Flag Day: Celebrating ‘Old Glory’

  • Published
  • By Kisha Johnson
  • Robins Public Affairs

Flag Day is almost here. At Robins Air Force Base, Georgia, and around the world, this quiet military holiday is all about celebrating “Old Glory.”

“You want to handle the flag respectfully every time it is touched,” said Staff Sgt. Shykana Copeland, Robins Honor Guard Flight.

Copeland’s daily job is centered around this patriotic symbol. She trains Airmen on how to present the flag for all occasions.

The Robins Honor Guard participates in a variety of events like change of command ceremonies, parades and sporting events.

“You want to make sure the American flag does not touch the ground and is always in good condition,” said Copeland.

The American Flag was first carried into battle Sept. 11, 1777, during the Battle of Brandywine. There are many claims to the first official observance of Flag Day, but it is believed that Flag Day was first celebrated 100 years later.
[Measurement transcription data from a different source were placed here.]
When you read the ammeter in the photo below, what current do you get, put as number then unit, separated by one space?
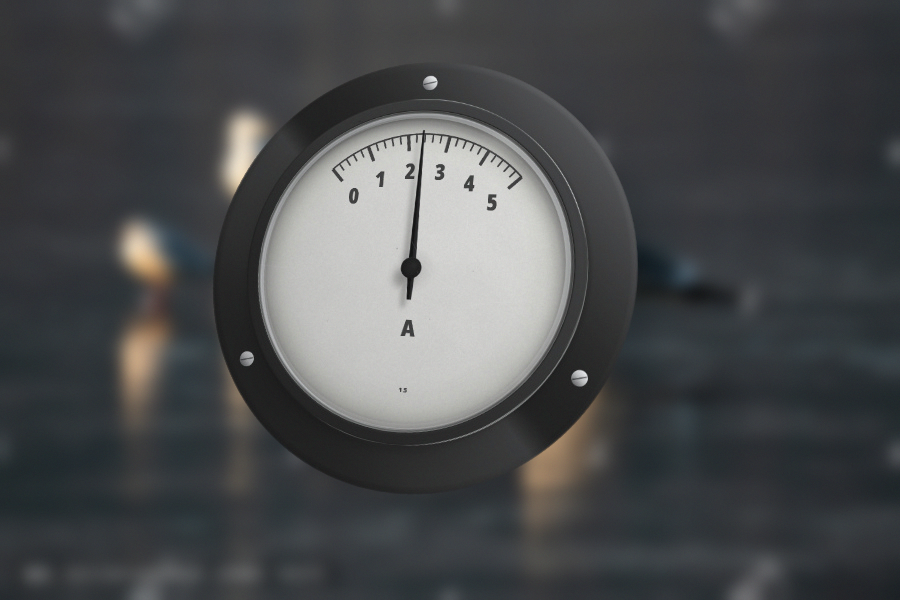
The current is 2.4 A
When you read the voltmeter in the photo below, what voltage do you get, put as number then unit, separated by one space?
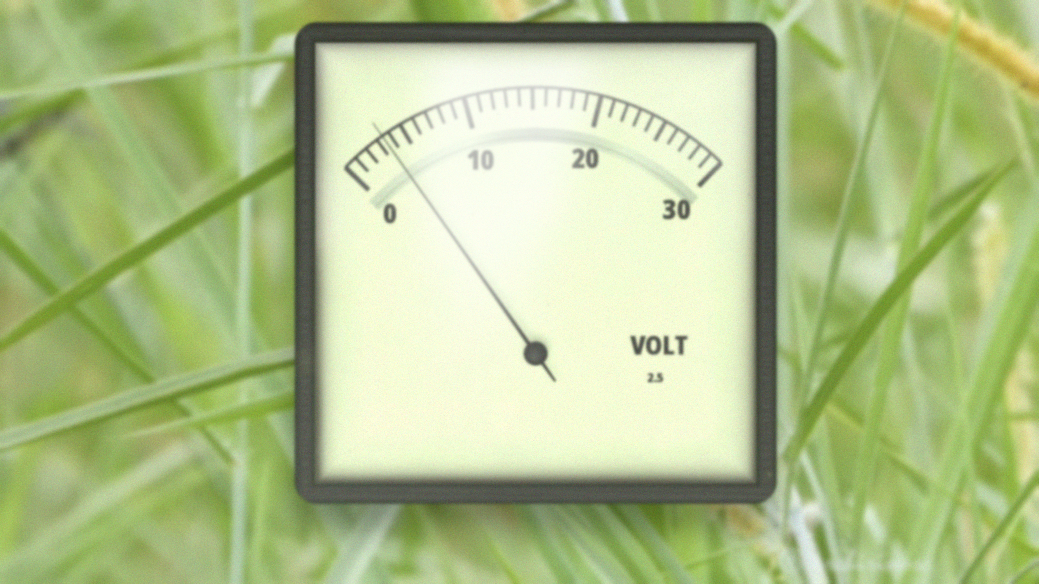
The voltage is 3.5 V
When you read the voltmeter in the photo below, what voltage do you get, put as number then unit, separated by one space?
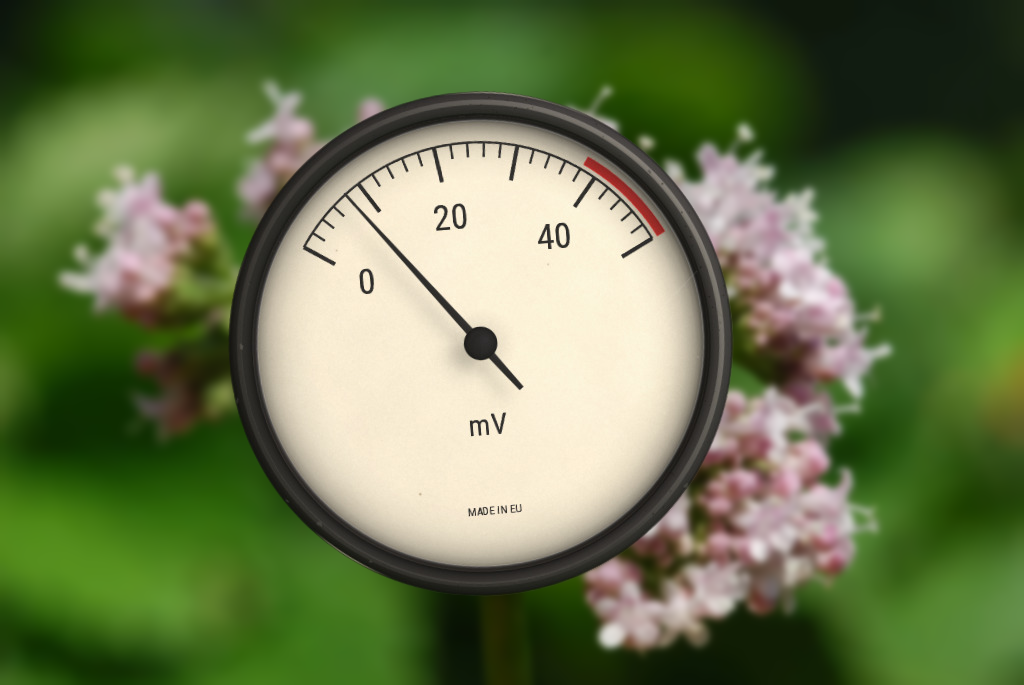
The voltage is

Many schools recognized Flag Day and held patriotic ceremonies to recognize the Stars and Stripes.

Flag Day is celebrated by both military and civilians, alike. Anyone who wants to show pride in their country can acknowledge the day. However, taking the time to review flag etiquette may be a good idea, according to Copeland.
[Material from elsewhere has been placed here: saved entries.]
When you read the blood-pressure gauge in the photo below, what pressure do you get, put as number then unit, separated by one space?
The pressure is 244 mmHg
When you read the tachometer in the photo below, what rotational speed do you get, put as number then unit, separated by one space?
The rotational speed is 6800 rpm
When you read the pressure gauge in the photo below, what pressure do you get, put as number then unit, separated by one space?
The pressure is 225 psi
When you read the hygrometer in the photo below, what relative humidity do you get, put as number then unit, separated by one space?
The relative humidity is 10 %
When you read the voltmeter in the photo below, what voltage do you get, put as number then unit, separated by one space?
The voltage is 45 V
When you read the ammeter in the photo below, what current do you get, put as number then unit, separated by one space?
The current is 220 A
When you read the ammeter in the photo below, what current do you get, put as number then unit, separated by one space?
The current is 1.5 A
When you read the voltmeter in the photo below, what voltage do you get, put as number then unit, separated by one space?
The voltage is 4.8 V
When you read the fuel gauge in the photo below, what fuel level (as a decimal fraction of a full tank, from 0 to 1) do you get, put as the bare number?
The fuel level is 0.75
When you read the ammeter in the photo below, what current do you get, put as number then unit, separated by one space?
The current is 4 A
She said one bad habit of some well-meaning patriots is wearing the flag as clothing.

“I know they are coming from a place of passion and prideful display, but still, no,” said Copeland. “Once upon a time I did not know, and it is always good to know the right way to do things.”
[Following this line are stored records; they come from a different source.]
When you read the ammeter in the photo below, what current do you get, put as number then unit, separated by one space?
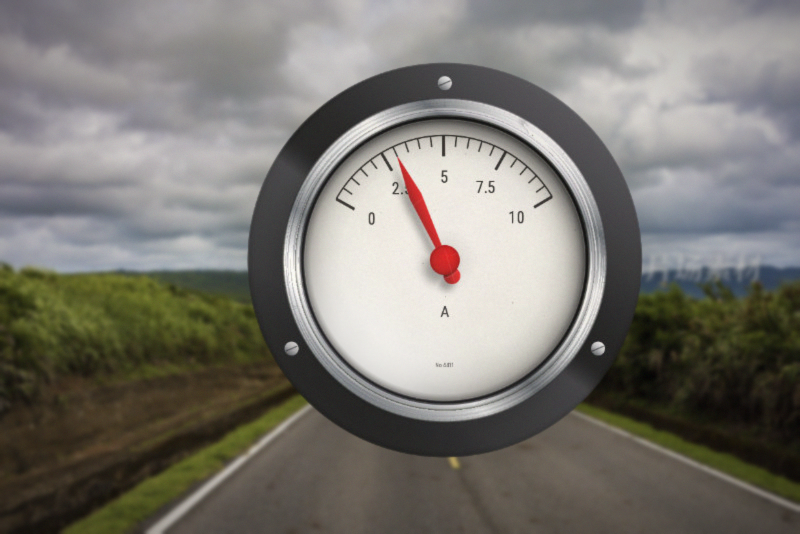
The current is 3 A
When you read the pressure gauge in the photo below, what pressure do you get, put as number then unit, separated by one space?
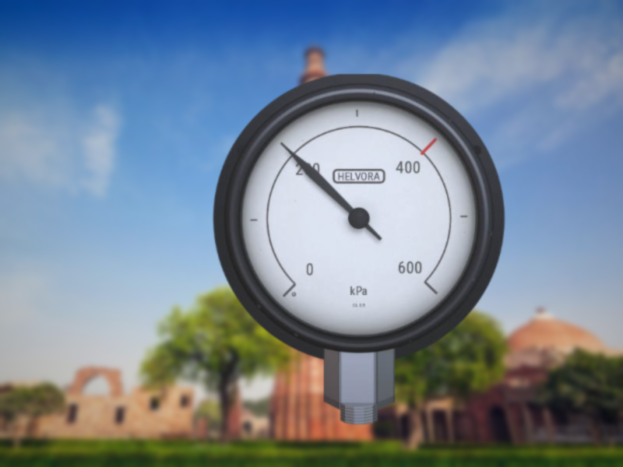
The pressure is 200 kPa
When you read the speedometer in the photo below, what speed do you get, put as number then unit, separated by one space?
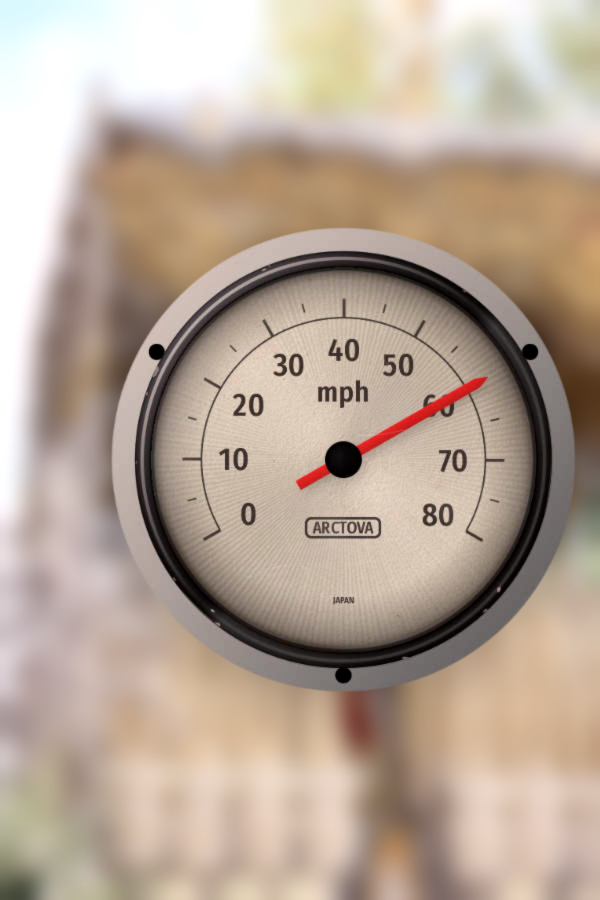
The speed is 60 mph
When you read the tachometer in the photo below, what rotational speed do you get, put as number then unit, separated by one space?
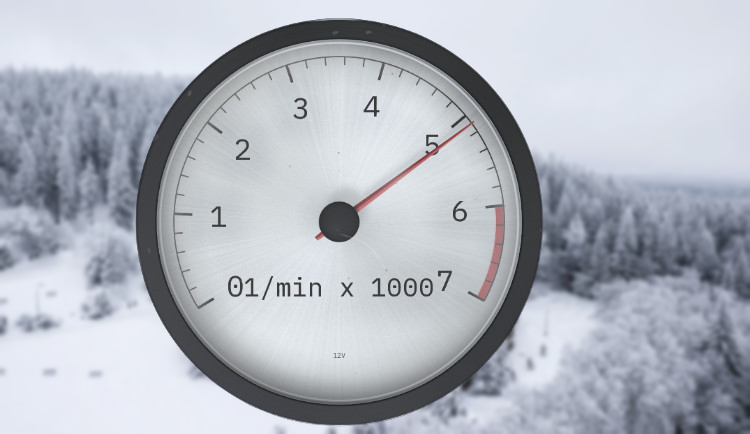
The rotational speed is 5100 rpm
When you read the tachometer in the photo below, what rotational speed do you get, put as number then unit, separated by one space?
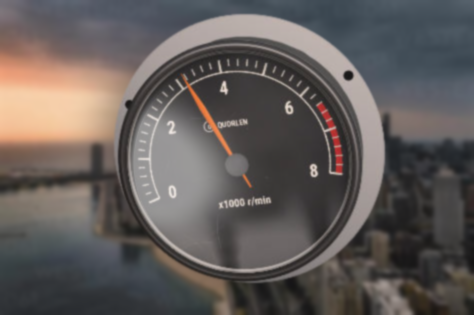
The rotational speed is 3200 rpm
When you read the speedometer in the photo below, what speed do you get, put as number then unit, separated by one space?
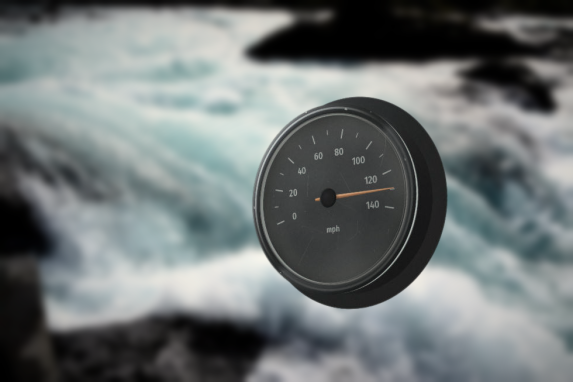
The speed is 130 mph
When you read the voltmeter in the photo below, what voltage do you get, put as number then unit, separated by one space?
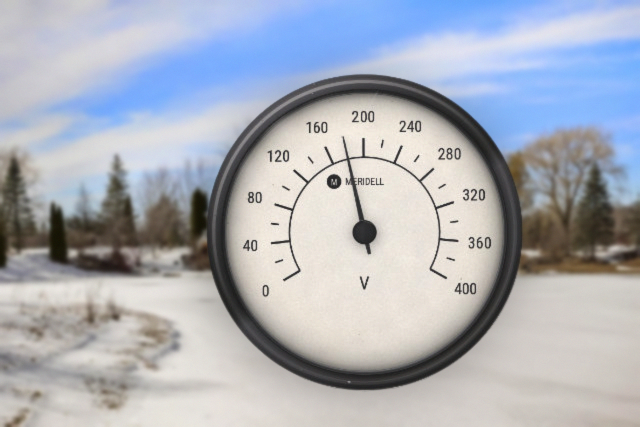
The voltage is 180 V
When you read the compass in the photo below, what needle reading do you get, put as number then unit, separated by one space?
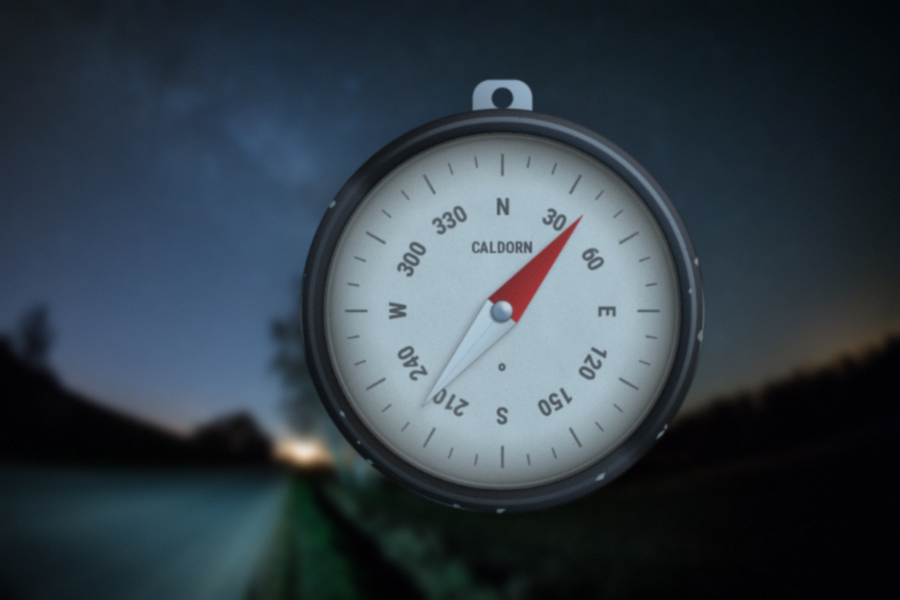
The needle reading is 40 °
Notes from the U.S. Flag Code:
- Never use the flag as decoration: for example, covering the front of a desk.
- Display the flag from sunrise to sunset on buildings and stationary flagstaffs in the open.
- Illuminate the flag if displayed at night.
- Do not fly the flag upside down unless there is an emergency.
- Do not fasten it or tie it back. Always allow it to fall free.